The Black Sea region remained an important contact zone for different cultures over the centuries, during which there were notable external influences on the artistic tradition. These include the Byzantine influence over the Kievan Rus’ state from the ninth century CE onwards. The Kievan Rus’ state founded by Oleg, ruler of the Ryurik dynasty between 879 and 912, was the largest and most powerful state in Eastern Europe during the second half of the ninth century CE4. When the capital of Kievan Rus’ was moved from Novgorod to Kiev in 882 CE, the city Kiev grew to become an important cultural centre. Then in 998 CE, Vladimir the Great who was in power between 980 and 1015 made Eastern Orthodoxy the state religion of Kievan Rus’. This acceptance of Christianity saw the Kievan Rus’ court adopt the manners and fashion of the Byzantine court. The influx of Byzantine priests, artisans and architects to Kiev led to the prevalence of Christian icons, relics and ceremonial objects. This is well-exemplified in the pair of temple pendants with cloissoné enamelled decoration. Worn on the temples (the sides of the faces) of Kievan Rus’ aristorcrats, the pendants are depicted with birds, possibly doves that symbolise the Holy Spirit or a design with its origins from Slav art.
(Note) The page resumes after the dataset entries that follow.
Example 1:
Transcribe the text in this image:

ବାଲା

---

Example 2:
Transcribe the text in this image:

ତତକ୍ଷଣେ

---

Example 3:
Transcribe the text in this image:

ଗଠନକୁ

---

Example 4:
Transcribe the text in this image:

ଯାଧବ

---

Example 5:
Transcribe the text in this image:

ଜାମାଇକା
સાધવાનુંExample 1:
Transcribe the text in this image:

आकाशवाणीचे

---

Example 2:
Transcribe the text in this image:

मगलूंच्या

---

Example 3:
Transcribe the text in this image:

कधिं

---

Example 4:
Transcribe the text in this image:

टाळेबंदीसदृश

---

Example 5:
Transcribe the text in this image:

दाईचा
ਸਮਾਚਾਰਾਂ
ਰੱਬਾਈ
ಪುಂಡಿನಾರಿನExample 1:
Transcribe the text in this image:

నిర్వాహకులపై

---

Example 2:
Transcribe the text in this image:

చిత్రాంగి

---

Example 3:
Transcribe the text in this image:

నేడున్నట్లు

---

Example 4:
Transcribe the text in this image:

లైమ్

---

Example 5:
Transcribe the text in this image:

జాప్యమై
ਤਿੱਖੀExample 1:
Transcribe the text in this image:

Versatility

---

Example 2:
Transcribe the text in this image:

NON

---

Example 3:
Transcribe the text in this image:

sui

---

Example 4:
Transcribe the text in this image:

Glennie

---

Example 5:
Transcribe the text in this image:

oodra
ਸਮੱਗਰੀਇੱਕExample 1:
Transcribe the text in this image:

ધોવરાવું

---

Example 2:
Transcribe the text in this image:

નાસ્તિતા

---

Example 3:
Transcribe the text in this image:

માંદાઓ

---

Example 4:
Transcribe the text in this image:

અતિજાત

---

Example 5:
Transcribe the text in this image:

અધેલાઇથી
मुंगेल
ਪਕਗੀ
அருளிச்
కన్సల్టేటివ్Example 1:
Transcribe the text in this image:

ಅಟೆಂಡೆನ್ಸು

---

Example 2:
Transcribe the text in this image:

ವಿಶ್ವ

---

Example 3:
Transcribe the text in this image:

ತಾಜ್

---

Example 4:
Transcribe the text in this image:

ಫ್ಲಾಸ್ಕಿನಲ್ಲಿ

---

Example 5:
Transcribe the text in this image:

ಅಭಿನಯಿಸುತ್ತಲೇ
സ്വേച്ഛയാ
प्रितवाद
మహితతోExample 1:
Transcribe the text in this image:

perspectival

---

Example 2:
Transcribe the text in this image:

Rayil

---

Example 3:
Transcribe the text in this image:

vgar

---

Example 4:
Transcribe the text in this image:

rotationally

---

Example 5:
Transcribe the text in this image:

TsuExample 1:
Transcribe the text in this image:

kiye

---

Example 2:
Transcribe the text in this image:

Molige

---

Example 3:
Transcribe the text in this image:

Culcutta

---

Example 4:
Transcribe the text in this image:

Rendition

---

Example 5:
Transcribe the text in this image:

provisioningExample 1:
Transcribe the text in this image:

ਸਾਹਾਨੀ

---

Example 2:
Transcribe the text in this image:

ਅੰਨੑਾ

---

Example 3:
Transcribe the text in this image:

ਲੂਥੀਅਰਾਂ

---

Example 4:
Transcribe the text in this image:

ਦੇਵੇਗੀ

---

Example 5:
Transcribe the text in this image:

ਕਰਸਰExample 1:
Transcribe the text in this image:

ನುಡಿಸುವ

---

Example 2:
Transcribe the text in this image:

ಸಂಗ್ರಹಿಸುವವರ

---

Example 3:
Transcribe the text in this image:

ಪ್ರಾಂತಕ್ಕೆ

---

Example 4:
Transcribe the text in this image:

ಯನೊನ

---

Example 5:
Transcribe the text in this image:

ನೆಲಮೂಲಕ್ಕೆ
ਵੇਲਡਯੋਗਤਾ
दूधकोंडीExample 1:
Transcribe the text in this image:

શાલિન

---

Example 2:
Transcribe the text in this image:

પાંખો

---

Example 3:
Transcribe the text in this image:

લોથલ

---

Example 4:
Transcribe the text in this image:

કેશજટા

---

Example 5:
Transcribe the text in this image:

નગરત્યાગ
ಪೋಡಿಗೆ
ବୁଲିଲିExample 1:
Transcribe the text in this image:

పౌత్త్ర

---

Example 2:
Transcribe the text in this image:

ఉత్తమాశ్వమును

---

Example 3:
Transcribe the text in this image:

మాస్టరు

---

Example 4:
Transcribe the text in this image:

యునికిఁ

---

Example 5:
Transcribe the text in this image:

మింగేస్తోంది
The use of cloissoné enamelling was also a technique learnt from Byzantine masters in the late 10th century. With the rise of the decorative arts tradition, the craft tradition in the region continued into the 17th century. A small group of decorative objects from the early 17th century to the late 19th century, produced in Kiev as well as Germany and France, are on display at this exhibition. The decorative arts tradition from Kiev is represented here through the works of Ukrainian master craftsmen like Ivan Ravich and Iosef Marshak. During this time, silver was exalted like gold. Though silver alone reflected the wealth and status of the individual, craftsmen also had the option of gilding the silver objects such that both gold and silver-gilt objects were indistinguishable.
The use of gold and its significance in the Black Sea region was an important focus of this exhibition. The value, aesthetic beauty and universal appeal of gold have not diminished with time. The gold objects in particular reflected a blend of artistic traditions and styles unique to the Black Sea region; testifying to the knowledge and skills of the craftsmen; and encouraging a deeper understanding and appreciation of the cultural contexts and influences through the centuries.
Wong Hwei Lian is Curator, National Museum of Singapore.